I've read that it is good practice to add feeders every 10 sections of track or so...that seems like a lot but I suppose that beats having "dead" spots in the track.


----------



## swiggy

no one believes me, I have three  power feeds to my 16x8 layout and run six (6) engines at once with no problems, even for hours. very enjoyable. My lhs guy told me they say a power feed every three or four feet. he also said (*please don't take offense anyone*) that's for people that don't clean their track often? either way, I tried it prior to laying track permanent and it worked fine, so i went with it.


----------



## tankist

does track consume power? no it isn't. properly wired transformer can handle any amount of track. its the amount of engines you need to worry about


----------



## sstlaure

I'm currently running my entire layout on a single DC power supply that came with an Athearn engine/track set. I've got around 320 ft of track between all of the mainline, sidings, etc and I don't have any problems running my engines anywhere on the layout. (Use buss/feeder lines to distribute power.) Like tankist stated....It's only running multiple engines that I run into issues


----------



## T-Man

For Lionel power the 45 watts is good for a 4 by 8 as a rule of thumb to compensate poor track you just use more feeders. A bigger transformer is better and always looks nicer too! Over the years I have collected boxed(mostly liquor boxes) sets from attics.So I have a variety of transformers on hand. They are fun to have.


----------



## Big Ed

swiggy said:


> no one believes me, I have three  power feeds to my 16x8 layout and run six (6) engines at once with no problems, even for hours. very enjoyable. My lhs guy told me they say a power feed every three or four feet. he also said (*please don't take offense anyone*) that's for people that don't clean their track often? either way, I tried it prior to laying track permanent and it worked fine, so i went with it.
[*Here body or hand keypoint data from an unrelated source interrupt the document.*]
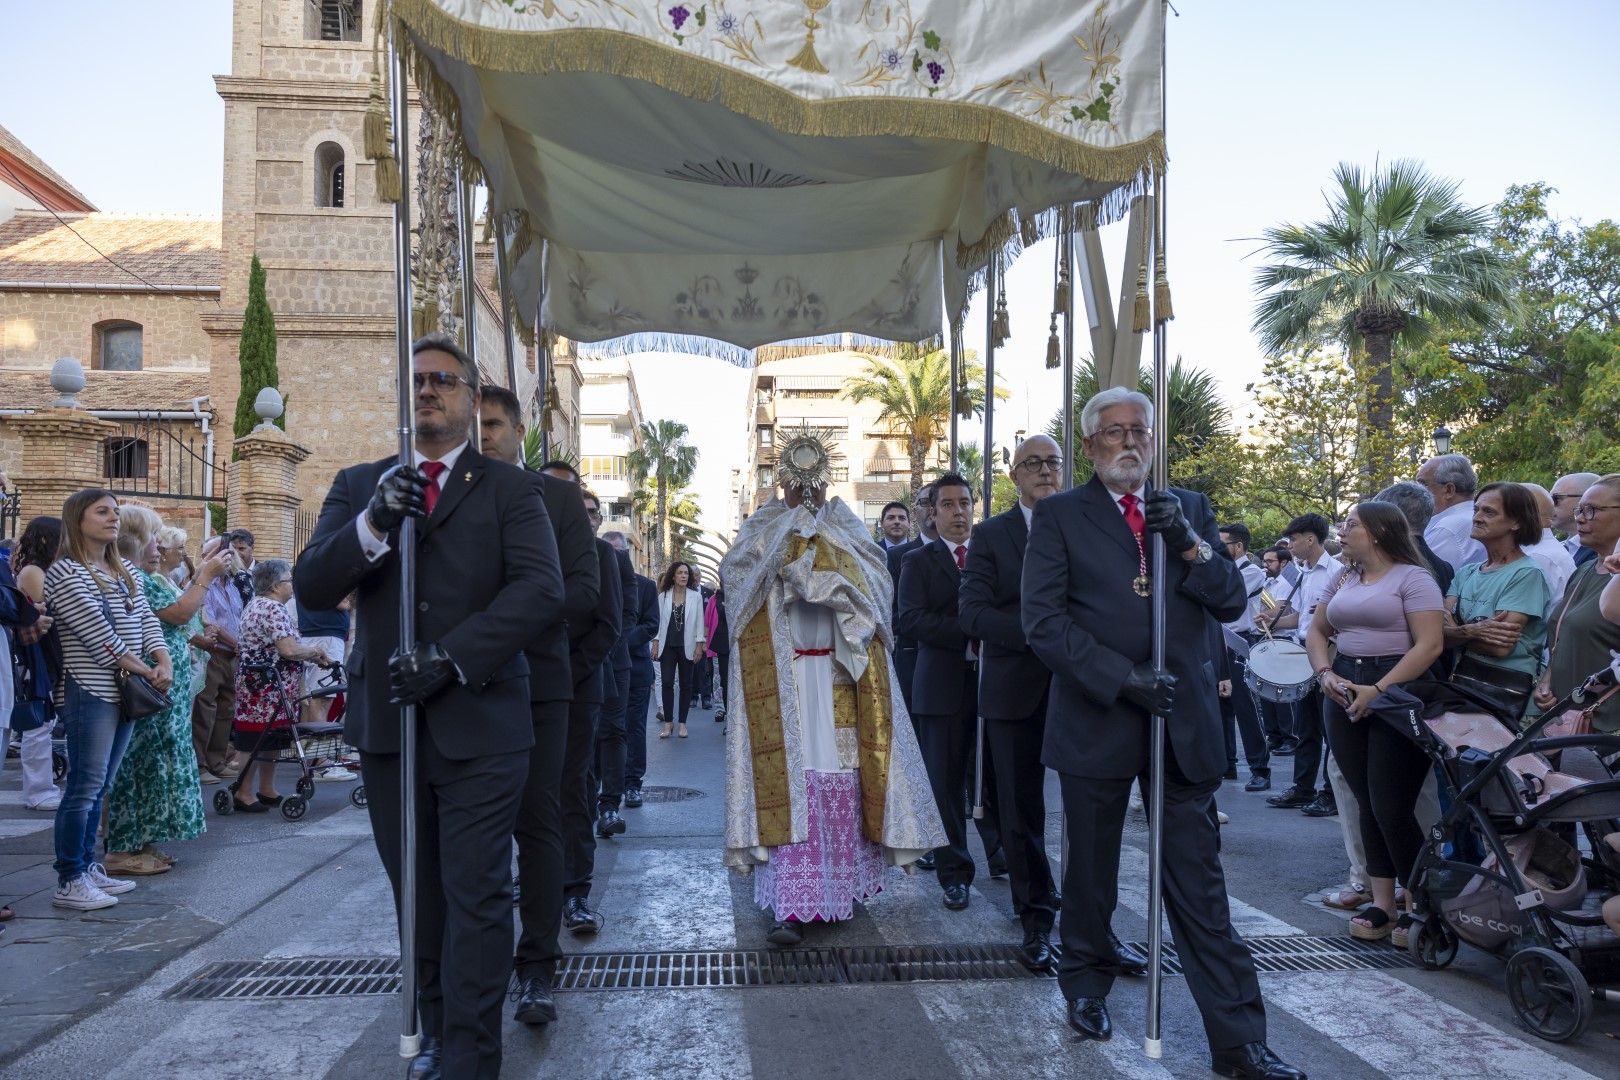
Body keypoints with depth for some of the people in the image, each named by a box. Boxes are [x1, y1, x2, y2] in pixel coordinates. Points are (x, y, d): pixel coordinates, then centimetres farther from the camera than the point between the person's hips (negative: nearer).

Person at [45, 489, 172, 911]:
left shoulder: (126, 572, 16)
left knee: (99, 786, 12)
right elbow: (97, 633, -14)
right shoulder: (65, 572, -8)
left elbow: (146, 620, 11)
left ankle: (87, 866, 20)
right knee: (85, 786, -6)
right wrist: (145, 670, -10)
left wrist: (164, 662, -6)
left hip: (124, 691, 8)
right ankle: (68, 881, 1)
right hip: (89, 693, -7)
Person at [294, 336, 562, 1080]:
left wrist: (452, 658, -20)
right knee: (417, 899, 15)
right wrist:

Yes but your talking HO right, swig?

He is talking O/27 track.

40 watts is not much power, but as long as you run feeders and just ONE engine, no lights or accessories, the 40 watt should be OK for a bit more then a 4x8.
It is when you try to run a lot more stuff is when your going to have troubles......talking O now.

I like T man have a bunch of different transformers, but they did not come in liquor boxes.

Pickup another bigger transformer and use the 40 for other stuff.


----------



## jimtone

*Power*

I'm wanting to know if anyone has a diagram posted showing how to install "feeders" ? I have a 100 watt Marx 1669 transformer and can't run a small track layout with one locomotive smoker with a light without major dead spots. I'm using 4 turns and 12 straights in O/27. I've tightened all the connectors and cleaned all the OLD TRACK but haveing no reliability?


----------



## CTValleyRR

You don't really need a diagram -- you want to pick your interval (some would recommend as often as 3'), drill a hole down through your base, and connect a wire to a bus which runs beneath the layout and connects to your transformer (obviously, you need two wires, one for each powered rail).

Before you go to all that effort, I would take some test leads and jumper power to the dead spots and see if that fixes the issue.


----------



## DonR

To amplify CTvalley's very valid instructions:

Every few feet of track, connect one wire to the middle
rail (Red perhaps). Connect another wire to
one of the 2 running rails. (black perhaps). These
drop thru your bench work and join a 'buss' 
from your transformer that also has (perhaps)
red and a black wires. Your track reds connect
to the buss reds and so the black to the buss black.
Substitute any wires of whatever 2 colors you have on
hand.

That's all there is too it.

Don


----------